Apply what you read:
1) List every bracketed footnote number that appears in the passage on public benefit and public law below.
2) Reproduce word for word the part of the passage on public benefit and public law that lies between "The Tribunal added" and "is to apply.", inclusive.

Source document:

"""

The Commission is also required to take into account all other relevant matters that relate to the international competitiveness of any Australian industry. None of this exhausts the concept of public benefit for the purposes of determining whether a proposed merger or acquisition should be authorised.


Public benefit and Public law

  1. The width of the concept of public benefit was declared by the Trade Practices Tribunal in QCMA[16] in 1976 when it said:
‘... we would not wish to rule out of consideration any argument coming within the widest possible conception of public benefit. This we see as anything of value to the community generally, any contribution to the aims pursued by the society including as one of its principal elements (in the context of trade practices legislation) the achievement of the economic goals of efficiency and progress.’ [17]

The Tribunal added that the wider concept of public benefit had to be ‘severely qualified by reference to the requirements that it be the result, or likely result, (in that case of the acquisition), (2) that it was not otherwise available; and (3) that it was ‘substantial’’. The latter two requirements do not now apply. The severity of the qualification is questionable.

  1. The concept of public benefit applies, under the Trade Practices Act 1974 (Cth) (the Act), in the context of authorisation and to that extent is limited by its procedural and subject matter setting. It must be ‘public’, a term which has been construed as referring to the Australian public.[18] Beyond that there is no express limit on its content. It has the ring of an unfettered discretion strengthened as appears below by the other wide ranging criteria which the Commission is to apply.
  2. It is an important principle of Australian public law deriving from concepts of the rule of law and our constitutional framework that there is no such thing as an unfettered discretion. The common law principle was stated by Lord Denning MR in 1971:
‘The discretion of a statutory body is never unfettered. It is a discretion which is to be exercised according to law.’ [19]

Kirby J put the same proposition in its Australian context when he said:


‘No parliament of Australia could confer absolute power on anyone.’ [20]

  1. The exercise of official power in Australia is derived from statutes made under the written constitutions of the Commonwealth and the States and, in the cases of executive or prerogative power, directly from those constitutions. But no official power can exceed the limits set by those instruments. A truly unfettered discretion conferred by a Commonwealth law could travel beyond the limits of the constitutional head of power upon which the statute creating it is based. It is a general principle of interpretation that every statutory power is confined by the subject matter, scope and purpose of the statute which creates it.[21] The internal logic of the statute requires no less.
  2. The ‘public benefit’ factor in s 90 is confined to by its application to the authorisation of limited classes of conduct and the requirement that it be causally related to the conduct authorised. But within those constraints the range of matters that may be brought into account under the rubric of public benefit is not in terms limited. Many, if not most cases will focus on questions of economic efficiency. But the scope and purposes of the Act and even its stated objects do not impose any well-defined constraint upon matters which may be considered as benefits.

"""

Data provided:

"""

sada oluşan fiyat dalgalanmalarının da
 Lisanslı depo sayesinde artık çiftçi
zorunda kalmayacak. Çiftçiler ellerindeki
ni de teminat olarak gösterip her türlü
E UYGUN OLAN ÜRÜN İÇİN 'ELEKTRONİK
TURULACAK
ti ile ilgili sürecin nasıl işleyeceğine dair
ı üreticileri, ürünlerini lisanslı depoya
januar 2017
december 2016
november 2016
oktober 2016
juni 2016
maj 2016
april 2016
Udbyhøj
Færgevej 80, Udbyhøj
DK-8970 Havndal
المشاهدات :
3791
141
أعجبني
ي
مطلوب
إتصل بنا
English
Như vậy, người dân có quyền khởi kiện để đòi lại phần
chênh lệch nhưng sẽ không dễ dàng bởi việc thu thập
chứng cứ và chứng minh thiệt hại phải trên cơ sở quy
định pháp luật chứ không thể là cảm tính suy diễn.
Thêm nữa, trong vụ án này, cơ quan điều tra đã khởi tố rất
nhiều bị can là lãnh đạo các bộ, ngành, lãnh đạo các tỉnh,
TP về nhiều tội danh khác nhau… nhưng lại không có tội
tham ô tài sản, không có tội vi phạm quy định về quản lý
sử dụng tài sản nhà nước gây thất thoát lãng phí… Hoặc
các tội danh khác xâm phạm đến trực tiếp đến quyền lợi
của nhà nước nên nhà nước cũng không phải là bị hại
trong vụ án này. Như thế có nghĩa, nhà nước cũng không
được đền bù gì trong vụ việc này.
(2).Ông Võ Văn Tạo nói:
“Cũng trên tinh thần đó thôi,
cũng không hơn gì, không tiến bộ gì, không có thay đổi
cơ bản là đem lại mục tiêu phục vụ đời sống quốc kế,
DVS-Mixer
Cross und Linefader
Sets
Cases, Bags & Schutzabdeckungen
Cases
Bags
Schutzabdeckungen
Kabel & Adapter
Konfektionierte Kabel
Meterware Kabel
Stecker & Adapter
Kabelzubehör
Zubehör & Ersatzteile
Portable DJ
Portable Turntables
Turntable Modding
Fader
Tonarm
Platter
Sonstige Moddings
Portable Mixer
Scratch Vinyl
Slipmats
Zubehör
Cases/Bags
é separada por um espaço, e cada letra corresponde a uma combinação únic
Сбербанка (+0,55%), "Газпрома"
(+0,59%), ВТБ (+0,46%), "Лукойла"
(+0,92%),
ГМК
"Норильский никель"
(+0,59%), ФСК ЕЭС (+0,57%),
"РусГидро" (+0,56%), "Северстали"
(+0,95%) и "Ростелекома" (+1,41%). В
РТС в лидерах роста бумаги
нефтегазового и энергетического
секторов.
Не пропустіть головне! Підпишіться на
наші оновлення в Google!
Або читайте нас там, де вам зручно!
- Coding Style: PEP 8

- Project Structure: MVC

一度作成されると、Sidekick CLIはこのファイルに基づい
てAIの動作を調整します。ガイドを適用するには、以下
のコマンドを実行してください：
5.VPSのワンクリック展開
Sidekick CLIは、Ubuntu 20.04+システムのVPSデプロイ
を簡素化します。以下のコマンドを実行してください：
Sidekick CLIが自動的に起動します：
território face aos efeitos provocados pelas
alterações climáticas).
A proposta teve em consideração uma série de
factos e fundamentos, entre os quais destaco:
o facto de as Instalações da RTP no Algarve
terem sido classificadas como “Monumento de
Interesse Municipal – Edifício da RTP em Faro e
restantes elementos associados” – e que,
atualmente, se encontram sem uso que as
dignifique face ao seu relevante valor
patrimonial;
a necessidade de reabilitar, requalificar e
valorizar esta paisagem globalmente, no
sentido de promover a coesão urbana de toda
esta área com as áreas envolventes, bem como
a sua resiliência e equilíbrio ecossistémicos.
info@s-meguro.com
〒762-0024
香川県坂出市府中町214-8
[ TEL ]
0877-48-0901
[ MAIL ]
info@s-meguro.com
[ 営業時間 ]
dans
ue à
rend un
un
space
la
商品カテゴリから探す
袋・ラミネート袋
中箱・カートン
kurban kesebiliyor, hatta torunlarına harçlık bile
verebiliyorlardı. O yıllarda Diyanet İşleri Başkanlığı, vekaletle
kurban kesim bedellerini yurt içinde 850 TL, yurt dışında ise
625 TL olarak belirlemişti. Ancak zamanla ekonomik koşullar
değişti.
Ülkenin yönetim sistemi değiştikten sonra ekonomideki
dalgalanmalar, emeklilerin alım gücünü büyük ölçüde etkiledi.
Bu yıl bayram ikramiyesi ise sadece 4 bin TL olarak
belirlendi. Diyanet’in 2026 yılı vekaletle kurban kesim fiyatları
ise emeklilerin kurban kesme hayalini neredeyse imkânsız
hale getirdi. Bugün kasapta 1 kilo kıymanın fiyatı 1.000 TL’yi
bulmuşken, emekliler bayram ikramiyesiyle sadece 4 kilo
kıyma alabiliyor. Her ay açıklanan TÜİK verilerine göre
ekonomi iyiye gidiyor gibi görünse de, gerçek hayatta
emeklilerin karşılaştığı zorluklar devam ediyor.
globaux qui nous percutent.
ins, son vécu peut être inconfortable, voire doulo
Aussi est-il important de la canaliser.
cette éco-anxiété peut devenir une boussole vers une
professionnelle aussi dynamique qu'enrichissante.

"""

Answers for this exercise:
1) 16, 17, 18, 19, 20, 21

2)
The Tribunal added that the wider concept of public benefit had to be ‘severely qualified by reference to the requirements that it be the result, or likely result, (in that case of the acquisition), (2) that it was not otherwise available; and (3) that it was ‘substantial’’. The latter two requirements do not now apply. The severity of the qualification is questionable.

  1. The concept of public benefit applies, under the Trade Practices Act 1974 (Cth) (the Act), in the context of authorisation and to that extent is limited by its procedural and subject matter setting. It must be ‘public’, a term which has been construed as referring to the Australian public.[18] Beyond that there is no express limit on its content. It has the ring of an unfettered discretion strengthened as appears below by the other wide ranging criteria which the Commission is to apply.